# 🧪 Assignment: EDA Impact on Model Accuracy – Titanic Dataset

## 🎯 Objective
In this assignment, you will:
- Understand how Exploratory Data Analysis (EDA) can improve machine learning models.
- Train a model with minimal preprocessing.
- Perform detailed EDA and feature engineering.
- Retrain the model and compare performance.


In [None]:
# Step 1: Load Libraries and Dataset
import pandas as pd
import numpy as np
import matplotlib.pyplot as plt
import seaborn as sns

from sklearn.model_selection import train_test_split
from sklearn.preprocessing import LabelEncoder, StandardScaler
from sklearn.linear_model import LogisticRegression
from sklearn.metrics import accuracy_score, classification_report, confusion_matrix

# Load dataset (Upload 'train.csv' from Titanic Kaggle dataset)
# Download the dataset and upload it in colab
# https://www.kaggle.com/c/titanic
#

# Use the right path
df = pd.read_csv('train.csv')
df.head()

In [None]:
# Step 2: Baseline Model (Minimal preprocessing)
df_baseline = df[['Pclass', 'Sex', 'Age', 'Survived']].dropna()
df_baseline['Sex'] = LabelEncoder().fit_transform(df_baseline['Sex'])

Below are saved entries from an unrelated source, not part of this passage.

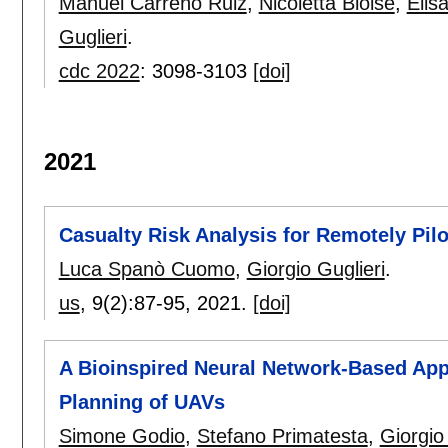
Manuel Carreño Ruiz
,
Nicoletta Bloise
,
Elis
Guglieri
.
cdc 2022
:
3098-3103
[doi]
2021
Casualty Risk Analysis for Remotely Pil
Luca Spanò Cuomo
,
Giorgio Guglieri
.
us
, 9(2):
87-95
,
2021.
[doi]
A Bioinspired Neural Network-Based App
Planning of UAVs
Simone Godio
,
Stefano Primatesta
,
Giorgio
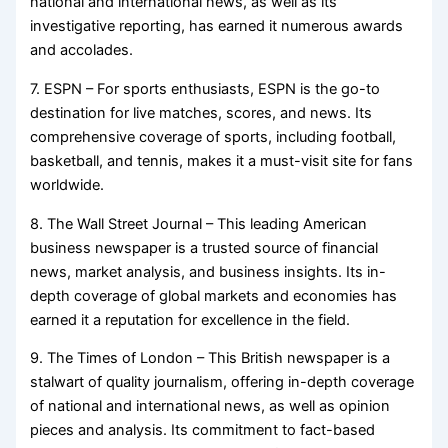
national and international news, as well as its
investigative reporting, has earned it numerous awards
and accolades.
7. ESPN – For sports enthusiasts, ESPN is the go-to
destination for live matches, scores, and news. Its
comprehensive coverage of sports, including football,
basketball, and tennis, makes it a must-visit site for fans
worldwide.
8. The Wall Street Journal – This leading American
business newspaper is a trusted source of financial
news, market analysis, and business insights. Its in-
depth coverage of global markets and economies has
earned it a reputation for excellence in the field.
9. The Times of London – This British newspaper is a
stalwart of quality journalism, offering in-depth coverage
of national and international news, as well as opinion
pieces and analysis. Its commitment to fact-based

X = df_baseline[['Pclass', 'Sex', 'Age']]
y = df_baseline['Survived']

X_train, X_test, y_train, y_test = train_test_split(X, y, test_size=0.2, random_state=42)

model = LogisticRegression()
model.fit(X_train, y_train)
y_pred = model.predict(X_test)

print("Accuracy (Baseline):", accuracy_score(y_test, y_pred))

## 🔍 Step 3: EDA
Explore the dataset and look for:
- Missing values (`df.isnull().sum()`)
- Correlations (`sns.heatmap(df.corr(), annot=True)`)
- Survival rate across features:
  - `sns.barplot(x='Sex', y='Survived', data=df)`
  - `sns.histplot(data=df, x='Age', hue='Survived', bins=20)`
- Distribution of Pclass, Fare, Embarked, etc.
- Feature interactions (e.g., `FamilySize = SibSp + Parch`)


In [None]:
# Step 4: Feature Engineering based on EDA
# Impute some features

# Encode categorical variables

# Select relevant features


# Feature Scaling


In [None]:
# Step 5: Train Model After EDA
model = LogisticRegression()
model.fit(X_train, y_train)
y_pred = model.predict(X_test)

print("Accuracy (After EDA):", accuracy_score(y_test, y_pred))
print(confusion_matrix(y_test, y_pred))
print(classification_report(y_test, y_pred))

#Step 6: Try other models such as randomforest, xgboost


## 🧠 Final Reflection
1. Compare the accuracy before and after EDA.
2. What features or cleaning steps made the biggest difference?
3. Why is skipping EDA risky in real-world machine learning projects?